• **Requirement**
Turn every line of the records into a Markdown table with two columns, Row and Line. Number the rows in order and leave out any blank lines.

• **Stored data**

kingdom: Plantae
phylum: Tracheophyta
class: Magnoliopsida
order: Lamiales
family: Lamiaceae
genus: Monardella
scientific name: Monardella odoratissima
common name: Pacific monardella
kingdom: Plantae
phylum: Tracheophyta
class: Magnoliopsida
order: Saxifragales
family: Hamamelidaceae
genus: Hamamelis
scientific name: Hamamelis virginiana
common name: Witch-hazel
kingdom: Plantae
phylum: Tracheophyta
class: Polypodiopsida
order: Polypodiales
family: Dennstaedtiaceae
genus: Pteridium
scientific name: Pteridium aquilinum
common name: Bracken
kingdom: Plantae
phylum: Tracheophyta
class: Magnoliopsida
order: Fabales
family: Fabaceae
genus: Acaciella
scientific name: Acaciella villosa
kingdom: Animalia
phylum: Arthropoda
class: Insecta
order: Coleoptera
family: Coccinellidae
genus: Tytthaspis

• **The answer**
| Row | Line |
|---|---|
| 1 | kingdom: Plantae |
| 2 | phylum: Tracheophyta |
| 3 | class: Magnoliopsida |
| 4 | order: Lamiales |
| 5 | family: Lamiaceae |
| 6 | genus: Monardella |
| 7 | scientific name: Monardella odoratissima |
| 8 | common name: Pacific monardella |
| 9 | kingdom: Plantae |
| 10 | phylum: Tracheophyta |
| 11 | class: Magnoliopsida |
| 12 | order: Saxifragales |
| 13 | family: Hamamelidaceae |
| 14 | genus: Hamamelis |
| 15 | scientific name: Hamamelis virginiana |
| 16 | common name: Witch-hazel |
| 17 | kingdom: Plantae |
| 18 | phylum: Tracheophyta |
| 19 | class: Polypodiopsida |
| 20 | order: Polypodiales |
| 21 | family: Dennstaedtiaceae |
| 22 | genus: Pteridium |
| 23 | scientific name: Pteridium aquilinum |
| 24 | common name: Bracken |
| 25 | kingdom: Plantae |
| 26 | phylum: Tracheophyta |
| 27 | class: Magnoliopsida |
| 28 | order: Fabales |
| 29 | family: Fabaceae |
| 30 | genus: Acaciella |
| 31 | scientific name: Acaciella villosa |
| 32 | kingdom: Animalia |
| 33 | phylum: Arthropoda |
| 34 | class: Insecta |
| 35 | order: Coleoptera |
| 36 | family: Coccinellidae |
| 37 | genus: Tytthaspis |